**TRY IT:**
Take the data below. Output it exactly from its first line through the line containing "Universitäten Strasbourg und".

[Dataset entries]
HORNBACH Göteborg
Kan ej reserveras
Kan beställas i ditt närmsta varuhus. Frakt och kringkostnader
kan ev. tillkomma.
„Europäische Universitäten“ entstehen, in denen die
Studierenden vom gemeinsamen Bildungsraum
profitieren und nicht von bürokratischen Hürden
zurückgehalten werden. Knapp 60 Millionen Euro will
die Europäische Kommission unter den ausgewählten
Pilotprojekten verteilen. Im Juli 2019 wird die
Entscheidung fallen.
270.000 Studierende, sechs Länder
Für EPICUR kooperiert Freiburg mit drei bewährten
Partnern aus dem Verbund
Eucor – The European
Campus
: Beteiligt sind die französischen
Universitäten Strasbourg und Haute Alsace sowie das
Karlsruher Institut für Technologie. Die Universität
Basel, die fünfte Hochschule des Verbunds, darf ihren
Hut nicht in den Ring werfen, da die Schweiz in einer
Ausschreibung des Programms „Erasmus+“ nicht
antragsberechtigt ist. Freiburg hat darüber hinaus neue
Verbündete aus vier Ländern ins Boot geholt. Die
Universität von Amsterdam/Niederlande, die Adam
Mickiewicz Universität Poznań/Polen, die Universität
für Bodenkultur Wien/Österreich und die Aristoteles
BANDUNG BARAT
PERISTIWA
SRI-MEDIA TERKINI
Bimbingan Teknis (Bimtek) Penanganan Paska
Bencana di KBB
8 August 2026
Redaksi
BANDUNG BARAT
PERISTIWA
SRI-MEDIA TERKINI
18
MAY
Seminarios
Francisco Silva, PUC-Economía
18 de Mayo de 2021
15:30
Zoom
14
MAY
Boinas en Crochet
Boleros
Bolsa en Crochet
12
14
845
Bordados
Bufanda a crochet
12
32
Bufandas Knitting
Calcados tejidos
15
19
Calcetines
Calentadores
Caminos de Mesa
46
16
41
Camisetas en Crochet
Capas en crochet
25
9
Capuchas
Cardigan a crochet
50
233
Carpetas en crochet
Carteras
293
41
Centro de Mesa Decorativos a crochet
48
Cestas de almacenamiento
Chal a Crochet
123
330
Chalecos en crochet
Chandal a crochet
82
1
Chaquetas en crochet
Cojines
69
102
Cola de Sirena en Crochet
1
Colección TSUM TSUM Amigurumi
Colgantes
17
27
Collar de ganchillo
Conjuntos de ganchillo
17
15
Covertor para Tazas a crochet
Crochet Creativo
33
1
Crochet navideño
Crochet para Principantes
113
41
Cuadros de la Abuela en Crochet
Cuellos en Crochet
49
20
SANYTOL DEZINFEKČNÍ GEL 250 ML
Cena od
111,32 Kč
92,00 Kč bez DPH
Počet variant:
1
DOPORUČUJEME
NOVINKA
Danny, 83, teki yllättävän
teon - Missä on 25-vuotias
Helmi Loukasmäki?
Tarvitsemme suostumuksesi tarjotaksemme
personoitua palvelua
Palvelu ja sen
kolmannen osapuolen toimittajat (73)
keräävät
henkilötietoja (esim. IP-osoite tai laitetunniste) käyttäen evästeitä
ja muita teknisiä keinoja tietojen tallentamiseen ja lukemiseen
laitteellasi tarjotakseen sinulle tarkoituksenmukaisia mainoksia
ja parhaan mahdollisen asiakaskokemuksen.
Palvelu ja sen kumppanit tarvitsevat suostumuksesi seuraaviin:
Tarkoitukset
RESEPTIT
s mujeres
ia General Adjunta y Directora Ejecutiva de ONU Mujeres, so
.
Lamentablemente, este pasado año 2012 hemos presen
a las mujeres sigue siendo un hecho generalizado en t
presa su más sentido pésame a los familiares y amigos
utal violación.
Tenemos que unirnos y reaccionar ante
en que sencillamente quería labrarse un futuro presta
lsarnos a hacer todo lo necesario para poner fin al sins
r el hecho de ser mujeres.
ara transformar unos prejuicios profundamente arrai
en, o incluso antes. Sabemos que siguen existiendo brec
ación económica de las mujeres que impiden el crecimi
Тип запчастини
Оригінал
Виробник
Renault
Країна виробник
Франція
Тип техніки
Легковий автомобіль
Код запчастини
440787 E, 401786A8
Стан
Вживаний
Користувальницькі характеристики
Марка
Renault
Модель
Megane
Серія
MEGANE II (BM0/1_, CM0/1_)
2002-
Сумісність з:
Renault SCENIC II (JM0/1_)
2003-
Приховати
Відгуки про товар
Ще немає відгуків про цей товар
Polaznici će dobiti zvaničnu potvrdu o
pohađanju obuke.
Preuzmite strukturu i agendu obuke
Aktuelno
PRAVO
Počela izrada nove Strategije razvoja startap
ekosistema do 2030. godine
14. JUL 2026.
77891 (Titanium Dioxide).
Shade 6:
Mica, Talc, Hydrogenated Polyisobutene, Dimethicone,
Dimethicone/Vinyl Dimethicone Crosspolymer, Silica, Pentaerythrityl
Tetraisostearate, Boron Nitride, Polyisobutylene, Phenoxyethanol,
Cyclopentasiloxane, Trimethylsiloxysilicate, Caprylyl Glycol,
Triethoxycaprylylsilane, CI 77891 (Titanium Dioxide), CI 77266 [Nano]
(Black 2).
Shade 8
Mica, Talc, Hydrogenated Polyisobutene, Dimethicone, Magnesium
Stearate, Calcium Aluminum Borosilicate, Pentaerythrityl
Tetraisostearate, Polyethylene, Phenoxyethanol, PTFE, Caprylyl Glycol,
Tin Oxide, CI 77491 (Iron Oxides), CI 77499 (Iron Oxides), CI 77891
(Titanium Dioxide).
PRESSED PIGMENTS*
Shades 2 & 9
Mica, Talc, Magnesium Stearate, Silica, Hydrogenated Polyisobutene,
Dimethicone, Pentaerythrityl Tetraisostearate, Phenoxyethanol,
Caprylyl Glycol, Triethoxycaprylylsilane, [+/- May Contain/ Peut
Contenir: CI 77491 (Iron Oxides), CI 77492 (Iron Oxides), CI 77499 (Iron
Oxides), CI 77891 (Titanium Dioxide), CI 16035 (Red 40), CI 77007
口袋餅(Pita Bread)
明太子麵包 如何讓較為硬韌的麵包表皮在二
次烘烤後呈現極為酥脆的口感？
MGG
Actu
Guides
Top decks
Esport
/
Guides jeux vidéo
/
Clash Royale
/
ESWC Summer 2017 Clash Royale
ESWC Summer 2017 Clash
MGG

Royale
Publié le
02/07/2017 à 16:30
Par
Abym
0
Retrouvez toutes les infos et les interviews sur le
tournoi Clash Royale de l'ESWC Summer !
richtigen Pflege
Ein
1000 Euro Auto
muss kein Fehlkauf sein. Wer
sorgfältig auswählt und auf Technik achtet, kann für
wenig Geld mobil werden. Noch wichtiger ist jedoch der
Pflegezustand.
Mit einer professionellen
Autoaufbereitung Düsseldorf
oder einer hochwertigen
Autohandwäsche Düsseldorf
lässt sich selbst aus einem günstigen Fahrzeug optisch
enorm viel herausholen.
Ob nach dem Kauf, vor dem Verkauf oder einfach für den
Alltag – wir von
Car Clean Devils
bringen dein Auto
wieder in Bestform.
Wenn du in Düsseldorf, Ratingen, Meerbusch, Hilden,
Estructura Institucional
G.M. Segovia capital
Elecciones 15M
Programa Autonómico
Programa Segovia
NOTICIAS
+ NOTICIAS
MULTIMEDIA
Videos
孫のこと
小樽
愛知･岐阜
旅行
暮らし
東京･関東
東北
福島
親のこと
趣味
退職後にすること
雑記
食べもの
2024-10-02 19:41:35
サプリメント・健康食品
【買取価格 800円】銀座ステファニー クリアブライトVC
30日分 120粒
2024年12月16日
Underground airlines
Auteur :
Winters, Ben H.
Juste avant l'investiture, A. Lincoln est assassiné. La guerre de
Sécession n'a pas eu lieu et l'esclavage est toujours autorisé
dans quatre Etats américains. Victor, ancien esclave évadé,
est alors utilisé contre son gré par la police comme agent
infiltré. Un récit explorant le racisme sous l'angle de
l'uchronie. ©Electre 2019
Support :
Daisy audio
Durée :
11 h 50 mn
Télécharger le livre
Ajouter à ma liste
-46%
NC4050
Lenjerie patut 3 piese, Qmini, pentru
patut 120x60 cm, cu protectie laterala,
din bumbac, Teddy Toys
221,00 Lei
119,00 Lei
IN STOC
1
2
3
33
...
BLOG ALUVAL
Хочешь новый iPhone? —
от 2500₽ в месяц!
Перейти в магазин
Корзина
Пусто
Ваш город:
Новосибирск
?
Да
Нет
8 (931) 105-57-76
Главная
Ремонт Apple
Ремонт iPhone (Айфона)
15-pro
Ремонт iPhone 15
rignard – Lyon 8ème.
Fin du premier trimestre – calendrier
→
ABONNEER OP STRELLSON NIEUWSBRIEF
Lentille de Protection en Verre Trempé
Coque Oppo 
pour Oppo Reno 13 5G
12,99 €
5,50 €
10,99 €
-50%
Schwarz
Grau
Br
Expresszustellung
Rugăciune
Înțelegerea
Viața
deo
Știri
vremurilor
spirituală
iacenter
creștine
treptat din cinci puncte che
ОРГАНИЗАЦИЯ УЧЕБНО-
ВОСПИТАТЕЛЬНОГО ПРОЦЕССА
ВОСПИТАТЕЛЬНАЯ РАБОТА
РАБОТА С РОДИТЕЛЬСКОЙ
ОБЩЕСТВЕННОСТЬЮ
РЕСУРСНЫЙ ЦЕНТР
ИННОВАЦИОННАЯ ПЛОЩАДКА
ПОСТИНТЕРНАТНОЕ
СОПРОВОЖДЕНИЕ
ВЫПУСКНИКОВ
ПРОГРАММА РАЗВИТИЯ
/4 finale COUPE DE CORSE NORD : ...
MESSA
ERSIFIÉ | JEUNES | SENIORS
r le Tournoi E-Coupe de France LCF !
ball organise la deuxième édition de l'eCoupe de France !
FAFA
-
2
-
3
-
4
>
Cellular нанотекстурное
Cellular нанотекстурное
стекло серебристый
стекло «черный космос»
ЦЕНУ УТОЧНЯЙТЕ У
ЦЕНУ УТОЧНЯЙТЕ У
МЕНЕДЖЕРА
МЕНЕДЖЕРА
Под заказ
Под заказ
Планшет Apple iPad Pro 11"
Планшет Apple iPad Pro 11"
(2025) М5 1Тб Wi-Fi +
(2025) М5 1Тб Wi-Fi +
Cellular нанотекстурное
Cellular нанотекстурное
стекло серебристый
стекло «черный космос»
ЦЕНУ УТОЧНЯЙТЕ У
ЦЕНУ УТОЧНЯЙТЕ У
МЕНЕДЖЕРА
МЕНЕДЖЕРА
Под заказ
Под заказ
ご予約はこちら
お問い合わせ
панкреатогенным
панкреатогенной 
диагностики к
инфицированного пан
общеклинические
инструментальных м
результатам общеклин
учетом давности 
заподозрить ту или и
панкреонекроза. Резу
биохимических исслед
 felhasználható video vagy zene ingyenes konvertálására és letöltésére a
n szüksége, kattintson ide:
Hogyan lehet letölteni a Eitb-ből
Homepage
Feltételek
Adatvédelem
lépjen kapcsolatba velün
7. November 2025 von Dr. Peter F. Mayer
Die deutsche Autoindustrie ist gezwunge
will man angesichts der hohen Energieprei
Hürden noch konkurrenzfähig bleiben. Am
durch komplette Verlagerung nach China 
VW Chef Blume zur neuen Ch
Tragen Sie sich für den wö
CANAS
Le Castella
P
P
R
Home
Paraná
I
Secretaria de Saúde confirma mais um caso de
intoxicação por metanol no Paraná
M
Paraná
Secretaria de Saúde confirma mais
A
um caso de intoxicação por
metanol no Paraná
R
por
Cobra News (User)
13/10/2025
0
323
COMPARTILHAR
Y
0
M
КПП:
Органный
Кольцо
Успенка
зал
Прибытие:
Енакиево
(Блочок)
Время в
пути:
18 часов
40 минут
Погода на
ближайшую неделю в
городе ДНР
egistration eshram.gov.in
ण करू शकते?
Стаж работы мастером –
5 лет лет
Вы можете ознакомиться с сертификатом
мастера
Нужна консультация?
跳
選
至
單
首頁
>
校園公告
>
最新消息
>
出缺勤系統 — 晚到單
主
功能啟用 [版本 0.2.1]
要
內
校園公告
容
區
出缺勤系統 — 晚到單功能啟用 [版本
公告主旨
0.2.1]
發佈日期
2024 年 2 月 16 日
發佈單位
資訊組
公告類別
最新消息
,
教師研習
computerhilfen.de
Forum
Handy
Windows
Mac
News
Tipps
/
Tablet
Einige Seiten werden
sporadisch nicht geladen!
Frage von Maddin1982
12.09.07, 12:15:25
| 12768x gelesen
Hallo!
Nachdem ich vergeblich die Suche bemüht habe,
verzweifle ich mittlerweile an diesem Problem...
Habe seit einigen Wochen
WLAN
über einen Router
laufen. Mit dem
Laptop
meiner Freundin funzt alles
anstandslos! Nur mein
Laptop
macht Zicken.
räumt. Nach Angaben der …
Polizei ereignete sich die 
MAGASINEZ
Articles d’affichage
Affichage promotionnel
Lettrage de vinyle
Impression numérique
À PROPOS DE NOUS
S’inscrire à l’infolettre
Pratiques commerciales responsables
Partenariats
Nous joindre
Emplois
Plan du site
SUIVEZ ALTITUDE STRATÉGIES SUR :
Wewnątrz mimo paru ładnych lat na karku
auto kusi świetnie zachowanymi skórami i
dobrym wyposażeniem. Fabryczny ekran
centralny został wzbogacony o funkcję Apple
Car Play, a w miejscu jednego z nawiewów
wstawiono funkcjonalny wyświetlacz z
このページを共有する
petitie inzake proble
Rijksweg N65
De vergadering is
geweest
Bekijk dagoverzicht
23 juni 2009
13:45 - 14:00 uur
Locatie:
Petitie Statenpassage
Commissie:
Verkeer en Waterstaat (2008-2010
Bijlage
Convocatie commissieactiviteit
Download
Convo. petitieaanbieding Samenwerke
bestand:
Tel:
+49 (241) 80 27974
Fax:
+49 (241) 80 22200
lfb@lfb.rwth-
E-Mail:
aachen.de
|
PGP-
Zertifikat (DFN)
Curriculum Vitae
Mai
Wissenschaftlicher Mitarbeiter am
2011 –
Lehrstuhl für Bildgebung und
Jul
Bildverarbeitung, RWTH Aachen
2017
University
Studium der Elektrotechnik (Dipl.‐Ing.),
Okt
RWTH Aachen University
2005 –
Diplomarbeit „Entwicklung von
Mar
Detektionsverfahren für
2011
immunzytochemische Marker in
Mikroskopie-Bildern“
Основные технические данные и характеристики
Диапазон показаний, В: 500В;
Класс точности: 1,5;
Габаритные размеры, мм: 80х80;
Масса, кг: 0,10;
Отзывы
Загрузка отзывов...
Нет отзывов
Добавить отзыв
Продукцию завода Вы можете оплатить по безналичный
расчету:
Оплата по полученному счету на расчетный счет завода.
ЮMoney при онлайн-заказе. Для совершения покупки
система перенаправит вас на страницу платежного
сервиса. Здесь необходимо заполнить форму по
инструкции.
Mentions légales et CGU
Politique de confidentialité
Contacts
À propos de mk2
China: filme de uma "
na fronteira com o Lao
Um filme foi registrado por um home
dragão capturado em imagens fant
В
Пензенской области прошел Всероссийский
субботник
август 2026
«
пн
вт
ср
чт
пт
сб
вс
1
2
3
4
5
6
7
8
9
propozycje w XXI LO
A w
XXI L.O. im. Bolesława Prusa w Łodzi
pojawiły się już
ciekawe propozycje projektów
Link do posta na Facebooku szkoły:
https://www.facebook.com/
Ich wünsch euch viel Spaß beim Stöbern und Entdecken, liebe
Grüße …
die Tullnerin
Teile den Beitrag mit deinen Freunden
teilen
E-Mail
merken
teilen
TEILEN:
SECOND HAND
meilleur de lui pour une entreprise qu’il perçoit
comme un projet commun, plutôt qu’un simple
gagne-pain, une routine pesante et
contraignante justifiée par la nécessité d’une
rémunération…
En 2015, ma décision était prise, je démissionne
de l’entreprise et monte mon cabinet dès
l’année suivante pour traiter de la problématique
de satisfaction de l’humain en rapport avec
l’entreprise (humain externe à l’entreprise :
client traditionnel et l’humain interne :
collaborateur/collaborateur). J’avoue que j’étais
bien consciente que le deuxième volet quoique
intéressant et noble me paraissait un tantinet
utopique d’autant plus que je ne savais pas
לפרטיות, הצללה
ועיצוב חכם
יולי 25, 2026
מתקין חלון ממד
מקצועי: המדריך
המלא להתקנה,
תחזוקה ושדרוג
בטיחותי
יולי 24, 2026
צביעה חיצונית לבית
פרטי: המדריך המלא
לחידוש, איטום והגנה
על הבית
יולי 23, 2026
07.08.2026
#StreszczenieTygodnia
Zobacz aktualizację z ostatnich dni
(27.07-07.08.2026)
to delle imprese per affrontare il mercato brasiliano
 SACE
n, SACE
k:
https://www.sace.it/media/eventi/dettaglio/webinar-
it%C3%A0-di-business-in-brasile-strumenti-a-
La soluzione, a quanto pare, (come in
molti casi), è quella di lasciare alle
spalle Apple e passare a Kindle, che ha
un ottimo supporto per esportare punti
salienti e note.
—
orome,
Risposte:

**TASK SOLUTION:**
HORNBACH Göteborg
Kan ej reserveras
Kan beställas i ditt närmsta varuhus. Frakt och kringkostnader
kan ev. tillkomma.
„Europäische Universitäten“ entstehen, in denen die
Studierenden vom gemeinsamen Bildungsraum
profitieren und nicht von bürokratischen Hürden
zurückgehalten werden. Knapp 60 Millionen Euro will
die Europäische Kommission unter den ausgewählten
Pilotprojekten verteilen. Im Juli 2019 wird die
Entscheidung fallen.
270.000 Studierende, sechs Länder
Für EPICUR kooperiert Freiburg mit drei bewährten
Partnern aus dem Verbund
Eucor – The European
Campus
: Beteiligt sind die französischen
Universitäten Strasbourg und Haute Alsace sowie das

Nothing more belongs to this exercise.